Le brief éco. Données informatiques : entre guerre industrielle et souveraineté
Le groupe Safran va céder ses activités biométries au leader mondial de la sécurité digitale. A première vue, l’opération paraît banale, mais elle est hautement stratégique.
Après Lafarge cédée au Suisse Holcim ou Alcatel vendu à Nokia, il était hors de question de laisser filer une partie de notre industrie de l’analyse de données.
Safran – groupe français spécialisé dans les technologies pour l’aéronautique, l’Espace et la défense – voulait se séparer de ses activités identité et sécurité. Plusieurs prétendants étaient sur les rangs dont la multinationale française Gemalto et le fonds américain Advent. C’est le second qui l'a emporté pour la phase des négociations exclusives.
On se dit tout de suite : ce sont donc les américains qui mettent la main sur notre savoir-faire. Certes ! A la seule différence près que Safran Identity va être fusionnée avec Oberthur (propriété du fonds américain). Oberthur est français, un groupe bien gaulois, descendant de l’imprimerie Oberthur fondée à Rennes au milieu du XIXème siècle par un certain François-Charles Oberthür. L’entreprise est aujourd’hui spécialisée dans la conception et la fabrication de services de sécurité pour les télécoms et les systèmes de paiement.
Choix judicieux
Le choix ne s’est pas fait uniquement pour de vagues raisons nostalgiques. L'autre acheteur français potentiel, Gemalto, n'était pas le plus offrant, et c'est aujourd'hui une entreprise de droit néerlandais basé aux Pays-Bas... plutôt problématique aux yeux de l'Elysée.

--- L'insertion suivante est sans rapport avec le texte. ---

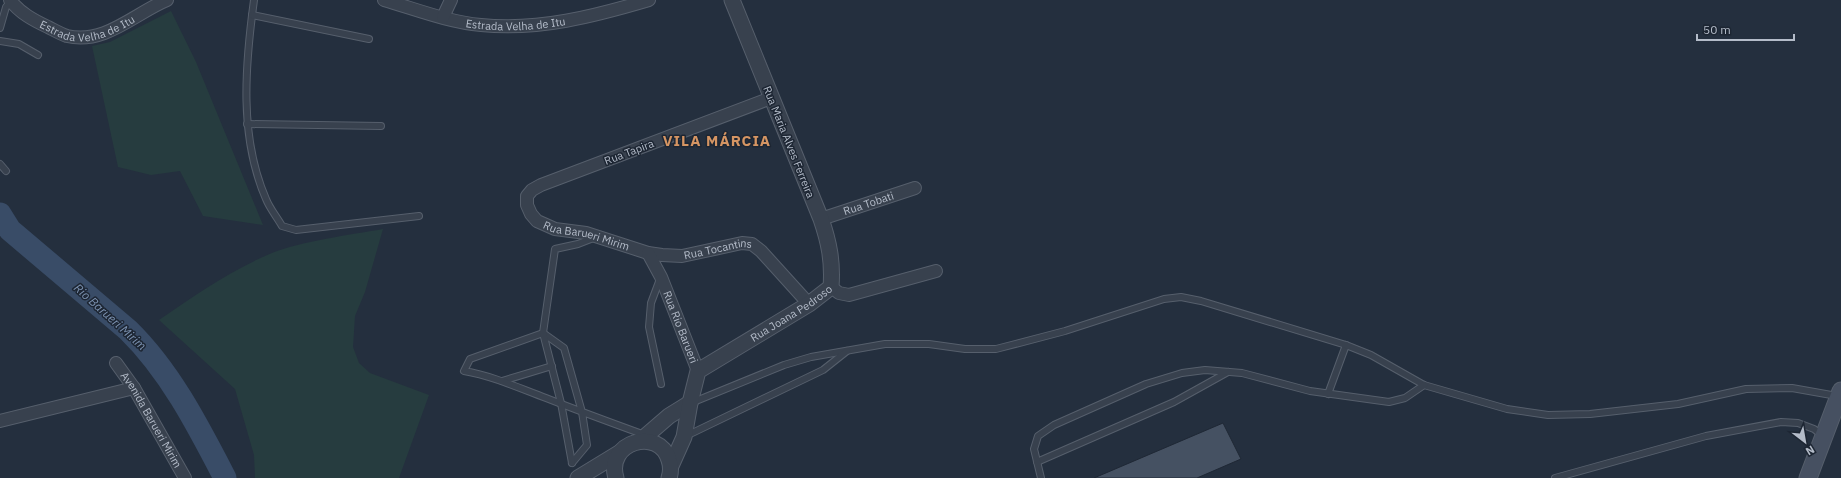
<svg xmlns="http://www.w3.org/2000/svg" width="1841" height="478" font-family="'IBM Plex Sans',sans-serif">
	<rect width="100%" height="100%" fill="#242f3e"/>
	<g fill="#263c3f">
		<path d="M171,11L196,62L263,225L203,216L180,171L151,175L118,167L92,46L110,42Z"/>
		<path d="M383,229L365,292L355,316L353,347L359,363L370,373L429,395L399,478H255L254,455L235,389L159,320C195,295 231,270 272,253C303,241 349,235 383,229Z"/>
	</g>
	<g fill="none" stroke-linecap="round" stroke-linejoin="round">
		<path stroke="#394c67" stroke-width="23" d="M0,214L10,230L128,330C170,371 198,426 225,478"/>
	</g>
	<path fill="#455162" stroke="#1f2835" d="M1223,423L1241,459L1197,478H1094Z"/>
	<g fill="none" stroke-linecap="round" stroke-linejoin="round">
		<defs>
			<g id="service">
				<path d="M254,0C245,66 239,137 266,199C270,209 277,217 282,226L296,230L419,216"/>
				<path d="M252,15L369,39"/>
				<path d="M0,28L6,7L11,1"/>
				<path d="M0,41L19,44L38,55"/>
				<path d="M247,124L381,126"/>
				<path d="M0,164L6,171"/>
				<path d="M660,279L651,303L649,327L661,384"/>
				<path d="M502,381L552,366"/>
				<path d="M1328,394L1346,345"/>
				<path d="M691,403L784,365L811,357L885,344H929L965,349H996L1065,331L1164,299L1181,297L1201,301L1346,345L1371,355L1424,385L1507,409L1548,415L1590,414L1678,404L1746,389L1792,388L1837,396"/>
				<path d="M686,436L823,370L847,351"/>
				<path d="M1037,462L1174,402L1228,372"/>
				<path d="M572,463L587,445L582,412L564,348L543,333L470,359L464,371C493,376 519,388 546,398C579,411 612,423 645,435"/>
				<path d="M572,463L561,403L543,333L555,249L578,244L596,237"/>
				<path d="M1041,478L1034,449L1038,436L1054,425L1146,384L1182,373L1205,370L1242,373L1310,391L1389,402L1405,398L1424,385"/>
				<path d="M1555,478L1706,436L1781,422L1798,423L1814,429L1823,436"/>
			</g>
			<g id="minor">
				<path id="s1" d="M10,0C20,13 33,20 48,27C54,30 61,34 67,36C105,45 135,13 167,0"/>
				<path id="s2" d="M384,0C415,9 448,22 481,25C538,31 595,16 649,0"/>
				<path d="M443,17L451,0"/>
				<path id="s3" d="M771,98L541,185L532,190L527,196V205L531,214L537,221L555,229L586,233L648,253L662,255L682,256L742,243L752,244L761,251L809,304"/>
				<path id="s4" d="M821,219L915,188"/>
				<path id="s5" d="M648,253L661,277L698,371"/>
				<path d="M831,287L839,293L849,295L936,271"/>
				<path id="s6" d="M116,363L134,388L185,478"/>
				<path d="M0,421L134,388"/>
			</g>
			<g id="tertiary">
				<path d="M640,441L669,416L690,403"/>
				<path id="s7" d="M671,466L684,437L690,403L698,371L809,304L831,287C833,262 829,242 821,219L732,0"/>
				<path d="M578,478L619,453"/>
				<path d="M616,478C605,442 659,426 669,460C671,466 671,472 669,478"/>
			</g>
			<path id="secondary" d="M1808,478L1841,391"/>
		</defs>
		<use href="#service" stroke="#565f6c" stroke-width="8"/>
		<use href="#minor" stroke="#565f6c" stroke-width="14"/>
		<use href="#tertiary" stroke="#565f6c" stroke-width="17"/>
		<use href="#secondary" stroke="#565f6c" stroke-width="19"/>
		<use href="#service" stroke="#38414e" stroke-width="6"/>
		<use href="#minor" stroke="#38414e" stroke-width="12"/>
		<use href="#tertiary" stroke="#38414e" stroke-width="15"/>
		<use href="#secondary" stroke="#465061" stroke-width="17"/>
	</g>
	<g text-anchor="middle" stroke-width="3" stroke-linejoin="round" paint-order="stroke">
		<g font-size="11" fill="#b4bcc9" stroke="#1d2633">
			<text dy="4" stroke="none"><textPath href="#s1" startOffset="89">Estrada Velha de Itu</textPath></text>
			<text dy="4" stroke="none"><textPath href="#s2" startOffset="135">Estrada Velha de Itu</textPath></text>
			<text transform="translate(789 142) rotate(68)" y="4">Rua Maria Alves Ferreira</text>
			<text transform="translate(629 152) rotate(-21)" y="4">Rua Tapira</text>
			<text dy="4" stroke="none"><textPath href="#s4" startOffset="50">Rua Tobati</textPath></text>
			<text dy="4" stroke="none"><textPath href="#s3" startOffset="344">Rua Barueri Mirim</textPath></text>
			<text dy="4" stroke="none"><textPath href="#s3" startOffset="479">Rua Tocantins</textPath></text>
			<text dy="4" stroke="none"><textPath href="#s7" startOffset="209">Rua Joana Pedroso</textPath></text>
			<text dy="4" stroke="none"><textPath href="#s5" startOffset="81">Rua Rio Barueri</textPath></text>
			<text dy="4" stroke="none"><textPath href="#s6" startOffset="67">Avenida Barueri Mirim</textPath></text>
		</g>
		<g font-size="12" font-style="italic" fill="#7c92b1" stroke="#1d2633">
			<text transform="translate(110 317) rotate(42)" y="4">Rio Barueri Mirim</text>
		</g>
		<g font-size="15" font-weight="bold" letter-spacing="1" fill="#d59563" stroke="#1d2633">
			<text x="717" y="146">VILA MÁRCIA</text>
		</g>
	</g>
	<g transform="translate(1805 442) rotate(149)" stroke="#1d2633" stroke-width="3" paint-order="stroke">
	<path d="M0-3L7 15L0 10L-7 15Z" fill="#b4bcc9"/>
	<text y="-6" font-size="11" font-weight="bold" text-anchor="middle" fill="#b4bcc9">N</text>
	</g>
	<path d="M1697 34v6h97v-6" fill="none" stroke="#b4bcc9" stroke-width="2"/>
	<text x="1703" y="34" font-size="12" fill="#b4bcc9" stroke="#1d2633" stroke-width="3" paint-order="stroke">50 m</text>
</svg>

L'option retenue avec l'américain fait sens. Le nouvel ensemble va devenir un champion mondial des technologies de l’identification, générant un chiffre d’affaires proche de trois milliards d’euros, sans atteindre la souveraineté française. En effet, Advent-Oberthur s'est engagé à maintenir le siège social dans l'hexagone, ainsi que les activités Recherche et développement et des capacités de production clefs. Enfin, comme Oberthur est implanté dans une cinquantaine de pays, tout partira d'ici, le centre névralgique.
Jackpot sur le plan économique et stratégique
Safran et son actionnaire l’Etat ont bien joué. L’Etat est actionnaire de Safran à hauteur de 15% et Bpifrance, l’un des bras financiers de la République, va prendre une participation dans le nouvel ensemble. On parle d'au moins 10%.
Donc belle opération. Pas tant sur le plan du patriotisme économique que celui de la souveraineté française sauvegardée dans ce dossier. Le genre d’histoire que l’on aimerait pouvoir raconter plus souvent.